Grève sans service minimum au CHD de Parakou : PLUSIEURS BENINOIS SACRIFIES SUR L’AUTEL DE LA MAUVAISE GESTION
5 juil, 2010 | Par lautrefrat | Rubrique : SantéDepuis plus d’une semaine, le seul hôpital de référence des départements du Borgou – Alibori ne fonctionne pratiquement plus. Et pour cause ! Les médecins ont fait dos aux malades à cause de la scabreuse gestion du centre. Conséquences : déjà plus d’une dizaine de décès pour défaut de soins.
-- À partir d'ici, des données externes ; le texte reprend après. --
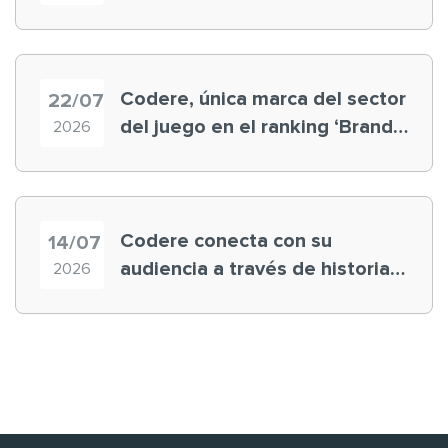
registra récord histórico en el
Mundial
Codere, única marca del sector
22/07
del juego en el ranking ‘Brand
2026
Finance España 2026’
Codere conecta con su
14/07
audiencia a través de historias
2026
‘muy nuestras’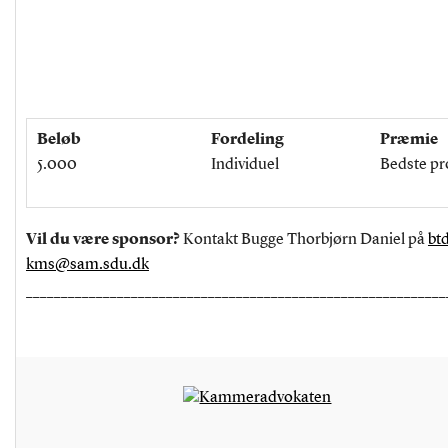
Beløb
Fordeling
Præmie
5.000
Individuel
Bedste pr
Vil du være sponsor?
Kontakt Bugge Thorbjørn Daniel på
bt
kms@sam.sdu.dk
____________________________________________________________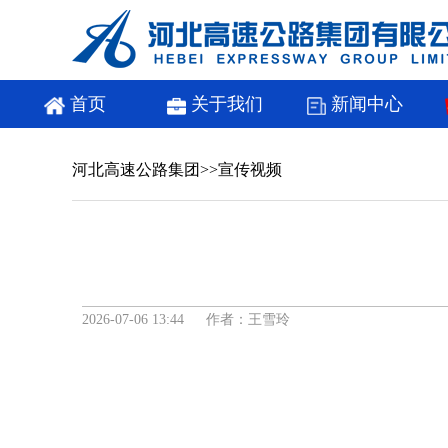
首页
关于我们
新闻中心
河北高速公路集团
>>
宣传视频
2026-07-06 13:44 作者：王雪玲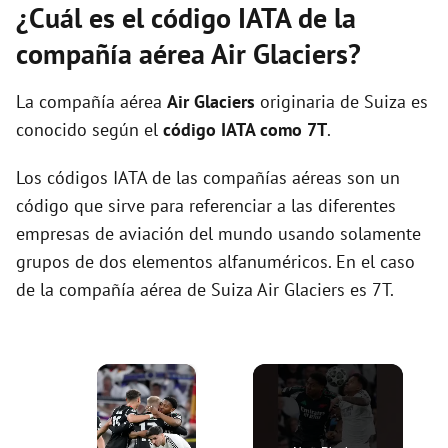
¿Cuál es el código IATA de la
compañía aérea Air Glaciers?
La compañía aérea
Air Glaciers
originaria de Suiza es
conocido según el
código IATA como 7T
.
Los códigos IATA de las compañías aéreas son un
código que sirve para referenciar a las diferentes
empresas de aviación del mundo usando solamente
grupos de dos elementos alfanuméricos. En el caso
de la compañía aérea de Suiza Air Glaciers es 7T.
×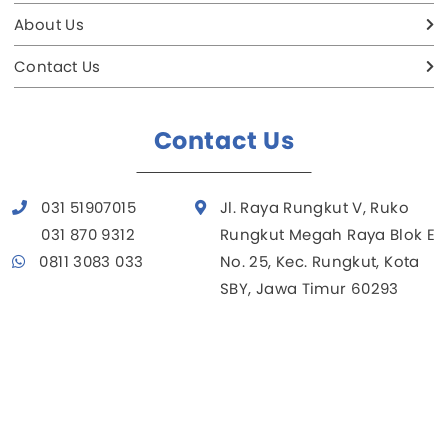
About Us
Contact Us
Contact Us
031 51907015
Jl. Raya Rungkut V, Ruko
031 870 9312
Rungkut Megah Raya Blok E
0811 3083 033
No. 25, Kec. Rungkut, Kota
SBY, Jawa Timur 60293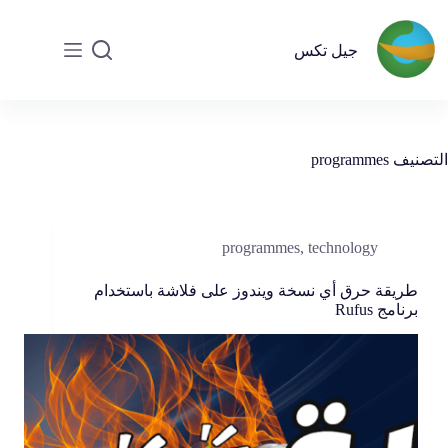
جيل تكس
التصنيف
programmes
programmes
,
technology
طريقة حرق أي نسخة ويندوز على فلاشة باستخدام
برنامج Rufus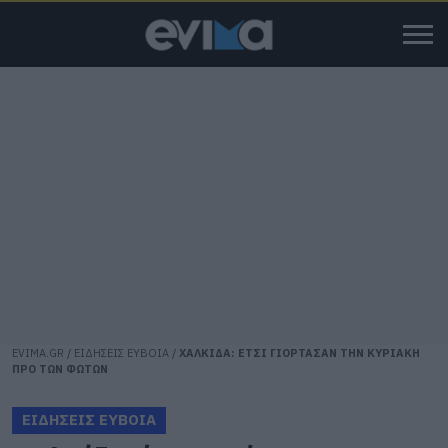
EVIMA.GR
/
ΕΙΔΗΣΕΙΣ ΕΥΒΟΙΑ
/
ΧΑΛΚΙΔΑ: ΕΤΣΙ ΓΙΟΡΤΑΣΑΝ ΤΗΝ ΚΥΡΙΑΚΗ
ΠΡΟ ΤΩΝ ΦΩΤΩΝ
ΕΙΔΗΣΕΙΣ ΕΥΒΟΙΑ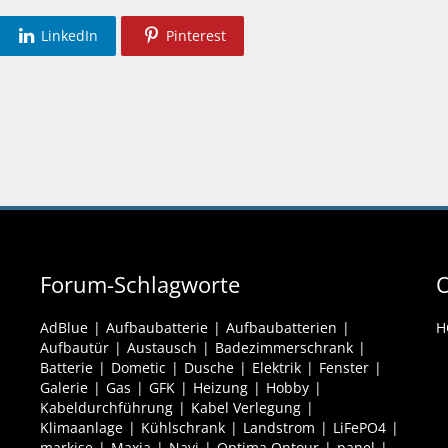
LinkedIn
Pinterest
Forum-Schlagworte
O
AdBlue
Aufbaubatterie
Aufbaubatterien
H
Aufbautür
Austausch
Badezimmerschrank
Batterie
Dometic
Dusche
Elektrik
Fenster
Galerie
Gas
GFK
Heizung
Hobby
Kabeldurchführung
Kabel Verlegung
Klimaanlage
Kühlschrank
Landstrom
LiFePO4
markise
Maxia
Navi
Optima Ontour
panel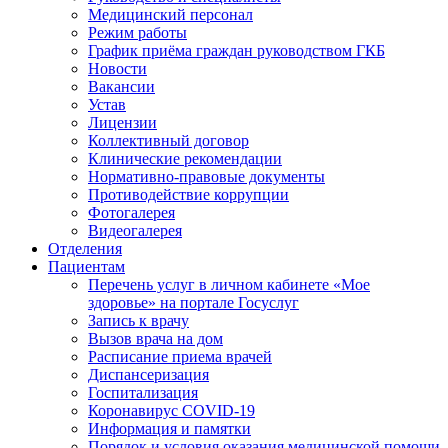
Медицинский персонал
Режим работы
График приёма граждан руководством ГКБ
Новости
Вакансии
Устав
Лицензии
Коллективный договор
Клинические рекомендации
Нормативно-правовые документы
Противодействие коррупции
Фотогалерея
Видеогалерея
Отделения
Пациентам
Перечень услуг в личном кабинете «Мое
здоровье» на портале Госуслуг
Запись к врачу
Вызов врача на дом
Расписание приема врачей
Диспансеризация
Госпитализация
Коронавирус COVID-19
Информация и памятки
Порядок и условия оказания медицинской помощи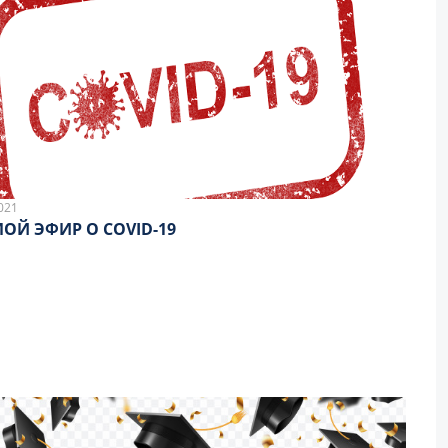
021
ОЙ ЭФИР О COVID-19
Ce qui se passe aujourd’hui au centre hospitalier départemental de Borgou-Alibori est plus qu’un scandale. Plus d’une dizaines de nos frères et sœurs y ont déjà perdu la vie. Et si vous êtes malades dans ces deux départements, il vaut mieux pour vous de ne même pas vous hasardez à aller dans cet hôpital pour vous faire soigner. Le tenter risque d’être au prix de votre vie. En effet, les médecins et étudiants qui travaillent dans ce CHD sont en grève sans service minimum depuis des jours. Ils exigent entre autres, la signature de la convention qui doit les lier au centre et dénoncent le manque criard de matériel, la mauvaise gestion et les mauvaises conditions de vie et de travail. Selon ces travailleurs très mécontents, d’autant plus que la convention n’est pas signée, rien ne les lie à l’hôpital. Malgré les négociations des cadres du ministère de la Santé et des autorités de la municipalité de Parakou, ils ne sont pas prêts à reprendre les blouses s’ils n’obtiennent pas ce qu’ils demandent.
Là que le bât blesse
A écouter les paramédicaux, le CHD Borgou-Alibori ne dispose pas du tout d’équipement pouvant les motiver à travailler. Le bloc opératoire de ce centre de référence ne dispose même pas de formol ni d’oxygène. Mieux, il y manque de seringue et la liste est longue. Ce qui veut dire clairement qu’il ne vaut plus la peine que ses portes soient encore ouvertes. Dans ces conditions comment pourra-t-on y sauver des hommes, des femmes ou des enfants ? Selon un médecin de ce centre hospitalier, il était impuissant lorsqu’une femme en état de grossesse a rendu l’âme devant lui parce qu’il n’y avait pas de matériel pour lui sauver la vie. Or, on crie changement à cor et à cri, sur monts et vallées. Mais voilà ce que les populations des départements de Borgou-Alibori sont en train de vivre. Cette situation interpelle bien et le chef de l’Etat qui est de cette division territoriale, et le ministre Issifou Takpara en charge de la Santé. Car, la santé n’a pas de prix et il serait intolérable que des situations du genre se produisent au Bénin qui est un pays de Droit.